Here is what the Cantors say about their work:
“They say there is no activity that ties a person to the whims of nature as much as sugaring, and therein lies the attraction and the addiction. Sap flows in maple trees when the winter first starts to thaw into spring. Cold nights and warm days are generally what is needed, but you can never predict exactly what the trees will do or when they will do it. At Deep Mountain we honor the traditional, inherent sustainability of maple sugaring. The production of maple syrup can be a beautifully complete agricultural circle, and maple trees, properly managed, can remain productive for one hundred years or more.
We are committed to maintaining their sugarbush and creating a product in ways that are pure and sustainable. Deep Mountain Maple Syrup is wood-fired. Large stands of sugar maples occur naturally in the forests of New England. These “sugarbushes” are interspersed with many other native species of trees and shrubs. Each year, in order to create optimal conditions in the forest ecosystem both for the growth of the sugar maples and for sap production, some trees must be cut down and removed from the forest in a process known as “thinning.” In any orchard, the growth of excess vegetation must be controlled; a maple agroecosystem is no different. But in this case, the wood that is cut from the sugarbush provides the necessary fuel for the process of boiling maple sap down into pure and delicious maple syrup. Supplemented with waste wood from a local sawmill, our own maple forest is our main source for locally abundant, renewable fuel.
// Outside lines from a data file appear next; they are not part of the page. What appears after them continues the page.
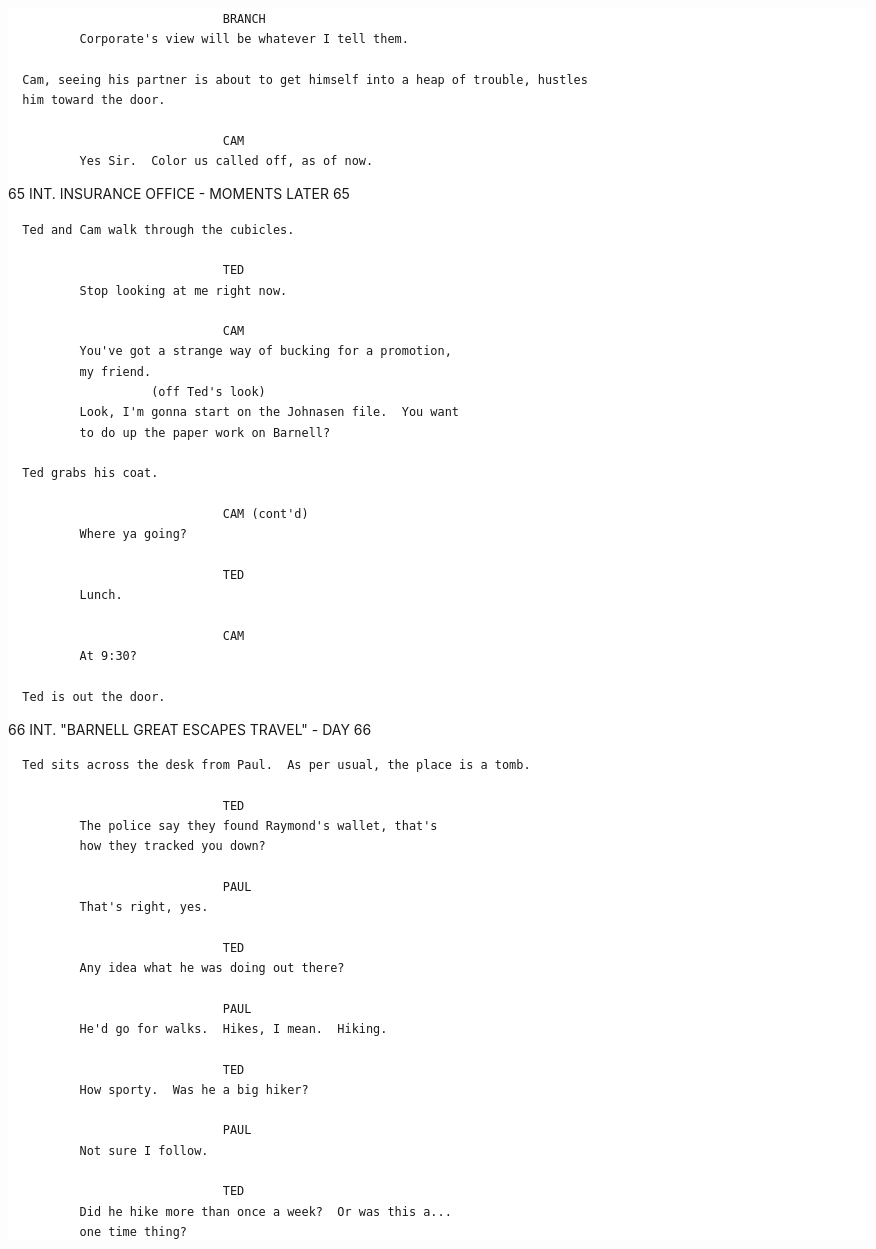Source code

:                                   BRANCH
              Corporate's view will be whatever I tell them.

      Cam, seeing his partner is about to get himself into a heap of trouble, hustles
      him toward the door.

                                  CAM
              Yes Sir.  Color us called off, as of now.

65    INT. INSURANCE OFFICE - MOMENTS LATER                                         65

      Ted and Cam walk through the cubicles.

                                  TED
              Stop looking at me right now.

                                  CAM
              You've got a strange way of bucking for a promotion,
              my friend.
                        (off Ted's look)
              Look, I'm gonna start on the Johnasen file.  You want
              to do up the paper work on Barnell?

      Ted grabs his coat.

                                  CAM (cont'd)
              Where ya going?

                                  TED
              Lunch.

                                  CAM
              At 9:30?

      Ted is out the door.

66    INT. "BARNELL GREAT ESCAPES TRAVEL" - DAY                                     66

      Ted sits across the desk from Paul.  As per usual, the place is a tomb.

                                  TED
              The police say they found Raymond's wallet, that's
              how they tracked you down?

                                  PAUL
              That's right, yes.

                                  TED
              Any idea what he was doing out there?

                                  PAUL
              He'd go for walks.  Hikes, I mean.  Hiking.

                                  TED
              How sporty.  Was he a big hiker?

                                  PAUL
              Not sure I follow.

                                  TED
              Did he hike more than once a week?  Or was this a...
              one time thing?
While many maple producers have embraced the use of oil-fired sugaring operations in order to eliminate the need to cut firewood and to make boiling easier and faster, we remain firmly committed to a responsible, sustainable cycle of maple syrup production.
A sugar maple tree must be 30 to 40 years old before it is big enough to tap. Once the tree has attained at least 12 inches in diameter, a small “spout” is inserted into a hole that has been drilled into the tree. This activity is called “tapping,” and each hole with its accompanying spout is a “tap.” Each tap is a small hole drilled into the tree. The sweet, clear sap flows from the taphole to tanks in the sugarhouse. Each tap is a small hole drilled into the tree. The sweet, clear sap flows from the taphole to tanks in the sugarhouse.
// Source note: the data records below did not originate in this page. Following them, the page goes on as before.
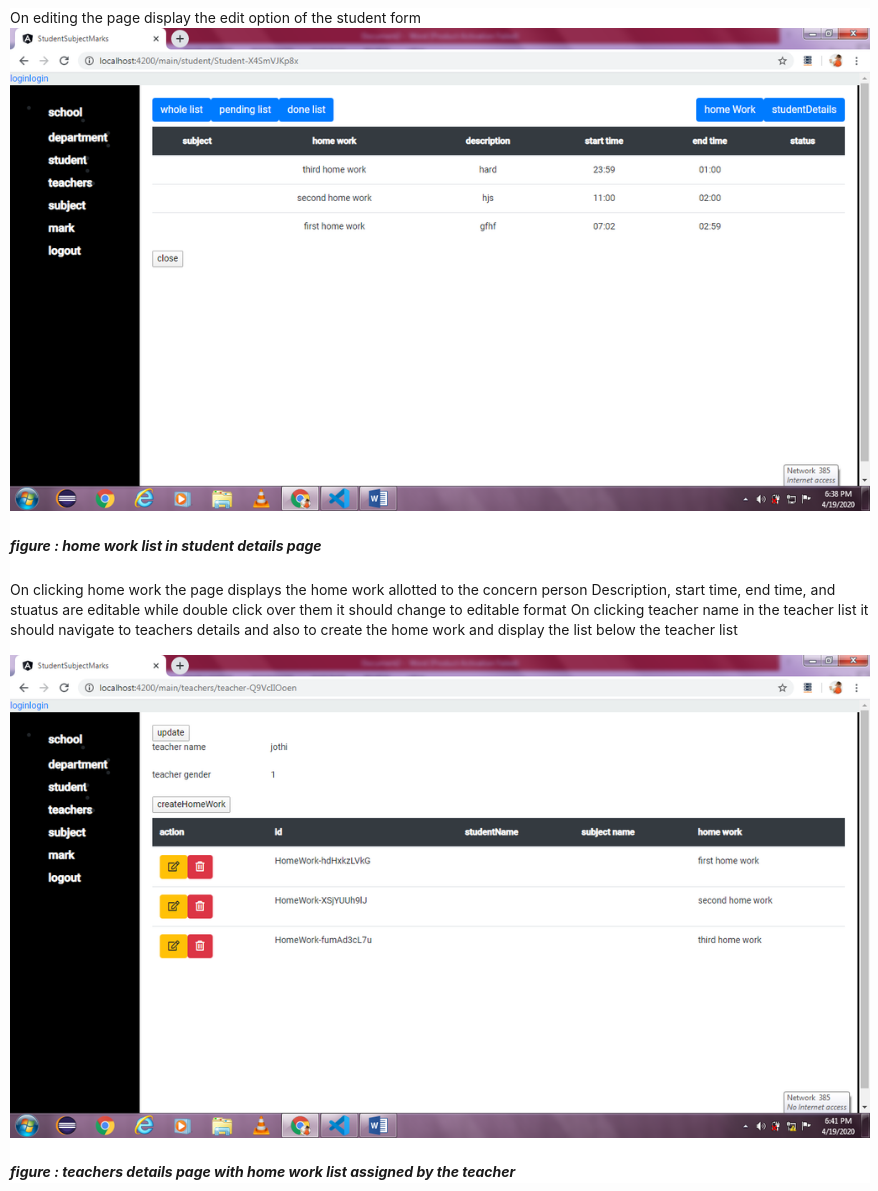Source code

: On editing the page display the edit option of the  student form
![images](./img/homeWorkInStudentDetailsPageWhole.png)
##### figure : home work list in student details page

On clicking home work the page displays the home work allotted to the concern person
Description, start time, end time, and stuatus are editable while double click over them it should change to editable format
On clicking teacher name in the teacher list it should navigate to teachers details and also to create the home work and display the list below the teacher list


![images](./img/teacherDetails.png)
##### figure : teachers details page with home work list assigned by the teacher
We manage our maple trees using a “one-tap” policy; that is, only a select few of our oldest and largest trees receive more than one tap in a given season. Done responsibly, tapping does not harm the trees at all. A tap hole naturally dries up after a few weeks of sap production, as the small puncture in the tree begins to heal. Also, because of new technologies that move sap from the trees to the sugarhouse more efficiently, today’s maple spouts are much smaller than in the past. They require a smaller hole in the tree, which heals even faster.
Deep Mountain maple syrup is made without pesticides, herbicides, or chemical fertilizers of any kind. Our maple trees are healthy due to constant, generous rain and snowfall throughout the year; deep, long winters that slowly lose their grip to the warm, bright sun of early spring; and, above all, the rich and rocky soil that sugar maples love; these characteristic elements of the rugged heart of Vermont’s Northeast Kingdom combine to produce maple syrup that is absolutely unsurpassed in flavor and quality. We bottle their syrup on the farm, in our own canning facility.
In all that we do, we seek to manage the forest in a way that sustains it, and our future as sugarmakers.”